### THE DATA

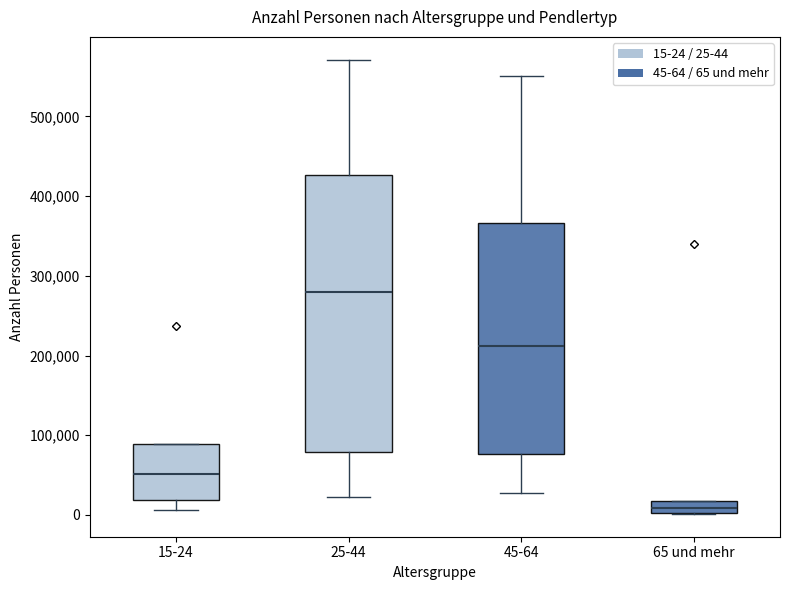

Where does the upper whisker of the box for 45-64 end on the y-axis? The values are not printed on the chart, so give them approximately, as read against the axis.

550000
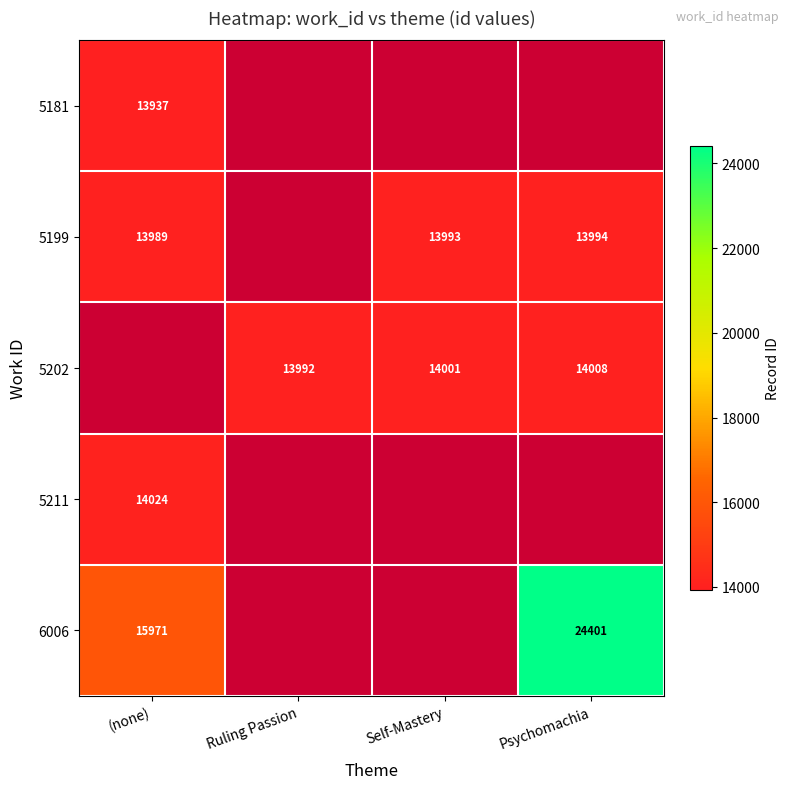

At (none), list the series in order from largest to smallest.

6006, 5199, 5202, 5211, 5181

######

• PROBLEM STATEMENT
Print the text of all the records above, line for line with nothing changed, and leave the pictures out.

• OUTPUT OF THE EXERCISE
Where does the upper whisker of the box for 45-64 end on the y-axis? The values are not printed on the chart, so give them approximately, as read against the axis.

550000

At (none), list the series in order from largest to smallest.

6006, 5199, 5202, 5211, 5181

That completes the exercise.